Ahmed Ildız

Personal information
- Date of birth: 28 November 1996 (age 29)
- Place of birth: Vienna, Austria
- Height: 1.81 m (5 ft 11 in)
- Position: Midfielder

Team information
- Current team: Çorum F.K.
- Number: 66

Youth career
- 2009–2016: Rapid Wien

Senior career*
- Years: Team / Apps / (Gls)
- 2013–2016: Rapid Wien II / 43 / (0)
- 2016–2018: Kasımpaşa / 21 / (1)
- 2018–2021: Yeni Malatyaspor / 71 / (2)
- 2021–2023: Alanyaspor / 8 / (0)
- 2022–2023: → Eyüpspor (loan) / 26 / (2)
- 2023: → Pendikspor (loan) / 17 / (3)
- 2023–2026: Göztepe / 49 / (6)
- 2026–: Çorum F.K. / 16 / (0)

International career^{‡}
- 2017–2018: Turkey U21 / 5 / (0)

= Ahmed Ildız =

Footballer (born 1996)

Ahmed Ildız (born 28 November 1996) is a professional footballer who plays as a midfielder for club Çorum F.K.. Born in Austria, he is a youth international for Turkey.

Saved entries
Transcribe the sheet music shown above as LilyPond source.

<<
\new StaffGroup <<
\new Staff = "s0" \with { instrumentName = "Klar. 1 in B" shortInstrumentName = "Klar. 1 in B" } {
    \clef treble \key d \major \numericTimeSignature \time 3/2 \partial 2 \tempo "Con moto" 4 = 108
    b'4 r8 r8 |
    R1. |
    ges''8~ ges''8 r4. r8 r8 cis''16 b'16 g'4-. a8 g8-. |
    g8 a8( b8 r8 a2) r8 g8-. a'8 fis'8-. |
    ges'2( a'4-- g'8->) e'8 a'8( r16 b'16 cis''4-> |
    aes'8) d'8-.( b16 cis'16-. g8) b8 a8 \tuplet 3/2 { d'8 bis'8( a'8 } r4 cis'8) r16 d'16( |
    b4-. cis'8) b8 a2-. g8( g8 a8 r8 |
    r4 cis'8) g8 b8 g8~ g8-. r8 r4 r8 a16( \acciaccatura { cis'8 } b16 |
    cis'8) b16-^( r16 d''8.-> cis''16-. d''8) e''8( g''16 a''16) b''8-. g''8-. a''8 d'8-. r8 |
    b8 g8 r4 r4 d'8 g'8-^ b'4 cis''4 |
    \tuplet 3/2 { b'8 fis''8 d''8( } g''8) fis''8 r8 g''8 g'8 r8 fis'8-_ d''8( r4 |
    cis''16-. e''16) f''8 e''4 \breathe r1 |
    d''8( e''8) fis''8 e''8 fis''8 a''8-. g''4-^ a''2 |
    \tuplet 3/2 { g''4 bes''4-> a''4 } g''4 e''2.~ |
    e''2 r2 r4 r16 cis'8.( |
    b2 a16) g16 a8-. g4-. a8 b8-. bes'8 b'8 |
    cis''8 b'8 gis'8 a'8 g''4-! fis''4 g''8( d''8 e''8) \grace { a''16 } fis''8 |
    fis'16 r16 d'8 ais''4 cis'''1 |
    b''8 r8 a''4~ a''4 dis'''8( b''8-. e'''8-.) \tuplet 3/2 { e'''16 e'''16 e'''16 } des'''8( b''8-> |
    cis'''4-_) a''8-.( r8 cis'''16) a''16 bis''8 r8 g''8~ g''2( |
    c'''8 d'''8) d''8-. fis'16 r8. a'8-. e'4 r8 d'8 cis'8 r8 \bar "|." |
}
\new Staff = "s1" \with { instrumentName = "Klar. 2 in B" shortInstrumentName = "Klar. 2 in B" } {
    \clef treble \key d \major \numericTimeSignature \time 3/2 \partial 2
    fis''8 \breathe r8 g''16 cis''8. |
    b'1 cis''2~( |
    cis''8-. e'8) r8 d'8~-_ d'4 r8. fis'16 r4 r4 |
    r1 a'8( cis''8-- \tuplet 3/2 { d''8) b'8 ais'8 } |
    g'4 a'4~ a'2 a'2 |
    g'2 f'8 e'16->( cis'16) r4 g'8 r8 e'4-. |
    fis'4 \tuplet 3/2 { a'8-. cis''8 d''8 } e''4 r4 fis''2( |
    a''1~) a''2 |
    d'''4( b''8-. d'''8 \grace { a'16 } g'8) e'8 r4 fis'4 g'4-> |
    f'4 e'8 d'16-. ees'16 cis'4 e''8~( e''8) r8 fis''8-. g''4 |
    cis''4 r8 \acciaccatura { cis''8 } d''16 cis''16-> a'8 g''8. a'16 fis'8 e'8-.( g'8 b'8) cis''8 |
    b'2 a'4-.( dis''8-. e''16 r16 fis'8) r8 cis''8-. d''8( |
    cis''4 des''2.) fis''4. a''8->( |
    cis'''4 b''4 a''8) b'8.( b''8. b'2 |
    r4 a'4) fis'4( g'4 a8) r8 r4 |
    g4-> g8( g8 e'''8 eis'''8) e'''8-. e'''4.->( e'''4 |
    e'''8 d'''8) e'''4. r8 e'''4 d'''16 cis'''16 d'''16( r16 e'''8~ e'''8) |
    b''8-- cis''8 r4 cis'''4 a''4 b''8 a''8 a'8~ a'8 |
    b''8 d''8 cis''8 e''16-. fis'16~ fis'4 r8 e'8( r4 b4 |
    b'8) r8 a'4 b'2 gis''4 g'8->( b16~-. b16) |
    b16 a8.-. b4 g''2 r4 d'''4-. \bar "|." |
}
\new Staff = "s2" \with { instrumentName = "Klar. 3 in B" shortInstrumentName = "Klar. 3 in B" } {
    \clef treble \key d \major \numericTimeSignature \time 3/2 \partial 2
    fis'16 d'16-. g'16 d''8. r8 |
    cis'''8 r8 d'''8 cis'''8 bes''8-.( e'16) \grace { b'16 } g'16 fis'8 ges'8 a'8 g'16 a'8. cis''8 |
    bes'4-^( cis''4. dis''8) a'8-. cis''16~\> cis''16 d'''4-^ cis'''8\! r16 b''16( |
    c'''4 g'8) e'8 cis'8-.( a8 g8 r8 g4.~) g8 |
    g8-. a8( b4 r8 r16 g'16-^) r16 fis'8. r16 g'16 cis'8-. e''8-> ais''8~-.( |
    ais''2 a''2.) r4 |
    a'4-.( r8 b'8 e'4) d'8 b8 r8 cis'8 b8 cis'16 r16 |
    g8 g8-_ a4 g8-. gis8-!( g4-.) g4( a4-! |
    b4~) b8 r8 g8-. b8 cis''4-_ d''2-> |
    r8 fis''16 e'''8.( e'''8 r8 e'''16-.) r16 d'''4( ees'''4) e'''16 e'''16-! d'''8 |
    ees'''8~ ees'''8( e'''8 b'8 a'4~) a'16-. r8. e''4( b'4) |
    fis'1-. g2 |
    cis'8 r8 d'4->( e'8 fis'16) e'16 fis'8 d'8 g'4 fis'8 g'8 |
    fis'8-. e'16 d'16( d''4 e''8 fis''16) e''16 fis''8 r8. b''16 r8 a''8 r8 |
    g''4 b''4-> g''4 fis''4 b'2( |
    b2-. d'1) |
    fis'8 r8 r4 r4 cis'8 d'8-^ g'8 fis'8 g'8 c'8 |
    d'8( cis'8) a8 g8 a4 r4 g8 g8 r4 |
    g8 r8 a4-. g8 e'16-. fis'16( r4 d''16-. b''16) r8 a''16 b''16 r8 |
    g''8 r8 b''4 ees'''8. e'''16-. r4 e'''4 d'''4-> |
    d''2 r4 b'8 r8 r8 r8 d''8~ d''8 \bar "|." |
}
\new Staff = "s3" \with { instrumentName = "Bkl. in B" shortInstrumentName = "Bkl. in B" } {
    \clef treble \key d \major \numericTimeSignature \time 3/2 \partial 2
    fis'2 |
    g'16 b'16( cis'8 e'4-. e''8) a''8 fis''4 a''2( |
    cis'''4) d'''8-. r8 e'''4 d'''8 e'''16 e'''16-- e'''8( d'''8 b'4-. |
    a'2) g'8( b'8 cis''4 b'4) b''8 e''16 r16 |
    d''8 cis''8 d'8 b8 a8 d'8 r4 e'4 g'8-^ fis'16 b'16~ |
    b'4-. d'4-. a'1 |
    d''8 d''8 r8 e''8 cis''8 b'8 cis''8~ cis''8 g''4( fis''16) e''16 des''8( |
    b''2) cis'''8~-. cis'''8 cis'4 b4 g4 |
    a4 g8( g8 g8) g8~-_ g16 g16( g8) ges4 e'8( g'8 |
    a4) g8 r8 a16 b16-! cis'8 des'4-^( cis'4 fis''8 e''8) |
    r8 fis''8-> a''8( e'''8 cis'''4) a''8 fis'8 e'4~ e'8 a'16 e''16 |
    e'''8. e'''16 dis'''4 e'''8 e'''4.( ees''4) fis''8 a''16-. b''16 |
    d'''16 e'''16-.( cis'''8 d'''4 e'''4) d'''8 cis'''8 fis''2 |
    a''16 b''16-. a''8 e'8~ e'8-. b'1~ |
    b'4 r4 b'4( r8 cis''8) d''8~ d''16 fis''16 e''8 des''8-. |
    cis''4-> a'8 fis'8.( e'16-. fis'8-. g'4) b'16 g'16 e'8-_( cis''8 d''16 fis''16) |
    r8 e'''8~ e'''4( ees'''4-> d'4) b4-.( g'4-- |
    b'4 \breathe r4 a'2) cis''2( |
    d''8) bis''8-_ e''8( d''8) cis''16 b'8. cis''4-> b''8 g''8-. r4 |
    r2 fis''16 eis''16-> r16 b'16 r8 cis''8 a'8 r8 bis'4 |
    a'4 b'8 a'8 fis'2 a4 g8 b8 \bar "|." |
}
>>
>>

▸ **Task goal**
Write the next part of the article on the footballer Ahmed Ildız, starting after its final sentence.

▸ **Answer area**
==Club career==
Ildız is a youth product of Rapid Wien, joining them since the age of 14. On 1 September 2016. he transferred to Kasımpaşa, and Ildız made his professional debut for them in a 2–1 loss to Konyaspor on 6 November 2016.

==International career==
Ildız was born in Austria and is of Turkish descent. He is a youth international for the Turkey national under-21 football team.

==Personal life==
Ahmed's brother, Muhammed, is also a professional footballer currently playing for Gaziantepspor in the Süper Lig.